Community governance essential for Manitoba’s race-based health data, speakers say
Manitobans will soon be asked to voluntarily declare their race, ethnicity or Indigenous identity when they receive care at hospitals.
The province will be the first in Canada to systematically collect this data from patients when they access care. The purpose of amassing and analyzing the data is to address inequities in health care.
The initiative is led on behalf of Shared Health by Dr. Marcia Anderson, executive director of Indigenous academic affairs at Ongomiizwin, the Indigenous Institute of Health and Healing in UM’s Rady Faculty of Health Sciences.
“The only reason to collect racial, ethnic and Indigenous identifiers in data is so that we can measure … how systemic racism is happening in health care, intervene, and then check to make sure that our interventions are actually making a difference,” said Anderson, who is also vice-dean Indigenous health, social justice and anti-racism of the Rady Faculty.
The initiative was jointly announced on Feb. 2 by UM, Shared Health and the province.
That morning, Ongomiizwin and the UM-based George & Fay Yee Centre for Healthcare Innovation, also a partner in the initiative, hosted a discussion of community-owned, race-based health data at the Canadian Museum for Human Rights.
“As a health system … we are trying to take critical steps to disrupt racism and discrimination in all forms,” Monika Warren, chief operating officer of provincially co-ordinated health services at Shared Health, told about 150 in-person and online attendees.

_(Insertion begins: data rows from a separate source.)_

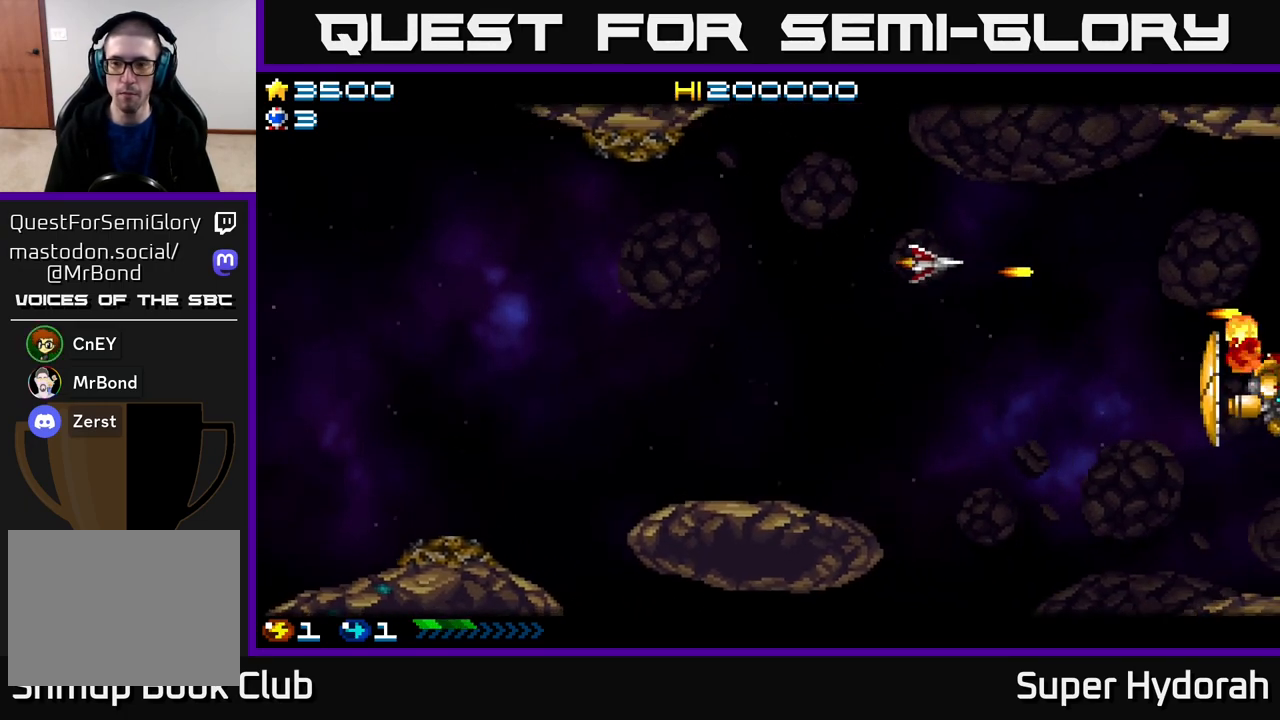
{"buttons": ["A", "DPAD_DOWN"], "events": [[17, "DPAD_DOWN", "down"], [83, "DPAD_LEFT", "down"], [167, "DPAD_LEFT", "up"]]}
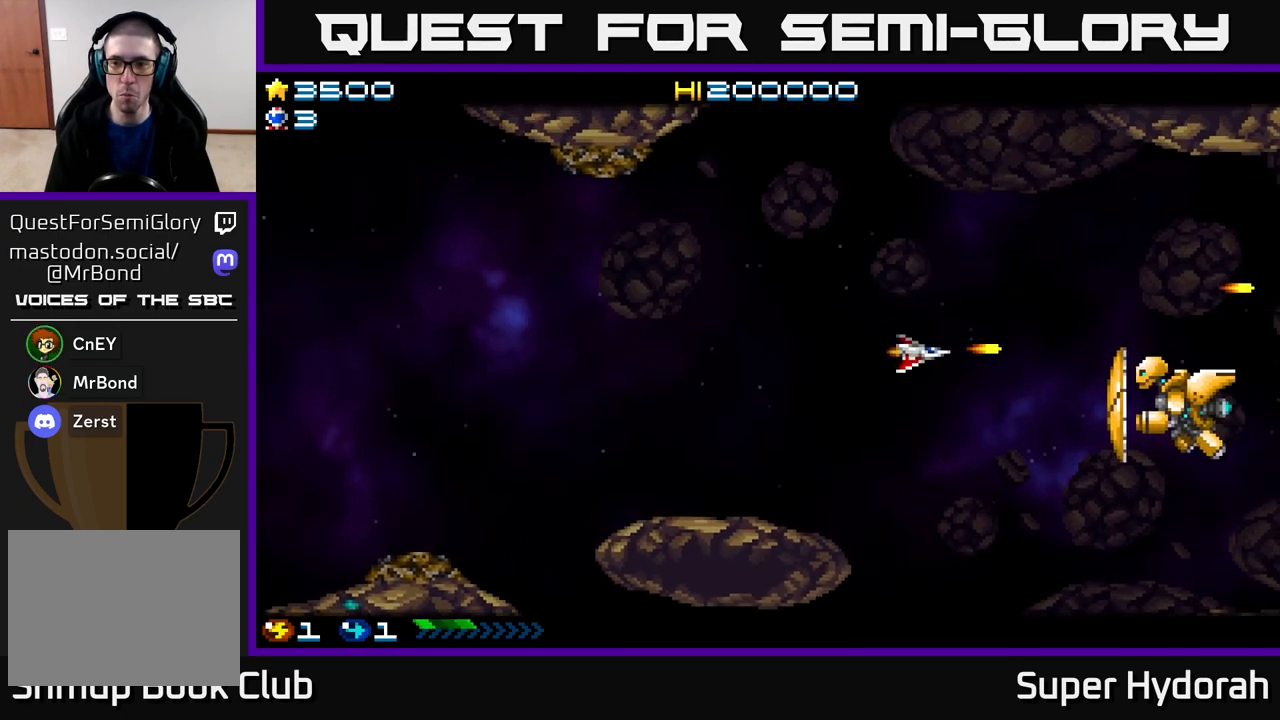
{"buttons": ["A"], "events": [[67, "DPAD_RIGHT", "down"], [100, "DPAD_DOWN", "up"], [133, "DPAD_RIGHT", "up"], [150, "DPAD_UP", "down"], [217, "DPAD_LEFT", "down"], [217, "DPAD_UP", "up"], [467, "DPAD_LEFT", "up"]]}
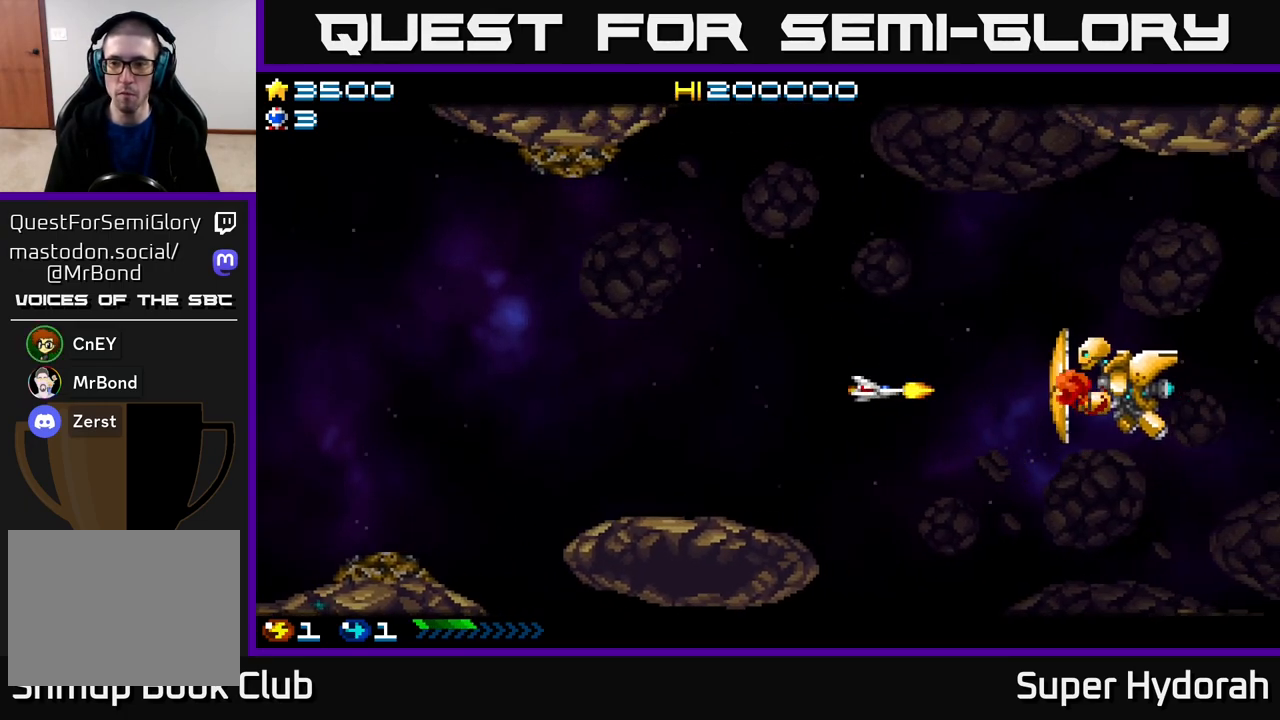
{"buttons": ["A", "DPAD_UP", "DPAD_LEFT"], "events": [[117, "DPAD_UP", "down"], [133, "DPAD_LEFT", "down"], [233, "DPAD_UP", "up"], [400, "DPAD_UP", "down"]]}
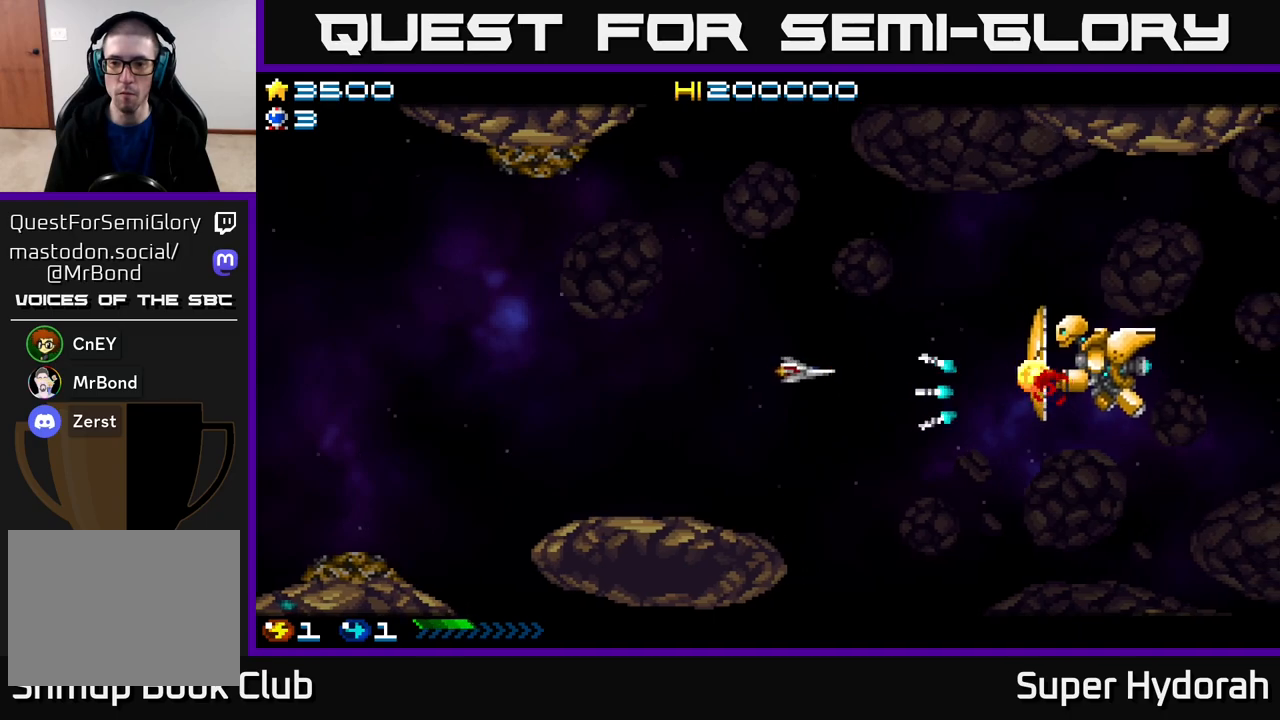
{"buttons": ["A", "DPAD_LEFT"], "events": [[17, "DPAD_UP", "up"], [367, "DPAD_UP", "down"], [433, "DPAD_UP", "up"]]}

Beginning in April 2023, patients at hospitals, including emergency rooms, will routinely be asked to self-identify during registration by choosing from a list of Indigenous, racial and ethnic identities.
The central point made by speakers and panelists at the event was that BIPOC (Black, Indigenous, People of Colour) communities must have governance over the use and release of the data.
Because there is a risk of race-based data being misused to cause harm, speakers said, transparent governance agreements must be maintained between the health system and BIPOC communities. The data must be collected in a culturally safe way and must only be used to advance health equity.
“We must ensure that we … don’t end up reinforcing biases and stigma,” said Kasari Govender, British Columbia’s human rights commissioner, who spoke via videoconference.
Anderson noted that there are established agreements between Canada and Indigenous Peoples for data governance. “How do we apply those same principles around community ownership and data sovereignty for diverse Black and racialized communities?” she asked.
Anderson and Dr. Jillian Waruk, senior epidemiologist with the Government of Manitoba, gave a presentation showing that when Manitoba started collecting voluntary race-based identifiers in the spring of 2020, the data quickly exposed the disproportionate effects of COVID-19 on BIPOC communities. This knowledge allowed for targeted efforts, such as improved vaccine access, that saved lives.
Fewer than two per cent of patients declined to declare their identity, Anderson noted.
Based on the principle that the data would be controlled by the communities, Waruk released the COVID-19 data only with approval from an advisory council of experts from BIPOC communities.
Any request for the release of data was discussed by this council based on key considerations for race, ethnicity and Indigenous identity data collection and use, adopted by the Office of Anti-Racism in the Rady Faculty of Health Sciences.
Panelist Dr. Randy Fransoo works at the Canadian Institute for Health Information, which has established pan-Canadian standards for the collection of race-based data. Manitoba’s use of COVID-19 data was “a shining example” for the rest of Canada, he said.
The other panelists were Karen Sharma, executive director of the Manitoba Human Rights Commission; Dr. Tina Chen, distinguished professor of history and executive lead (equity, diversity and inclusion) at UM; and Dr. Delia Douglas, director of the Office of Anti-Racism in the Rady Faculty.
When an audience member commented, “We’ve been data-collected to death” and questioned whether the initiative would lead to improved health care for First Nations, Anderson agreed that the project must lead to “concrete, deliberate action.”
“Data collection … is not the end of the line,” she said. “It’s the starting point of an intervention.”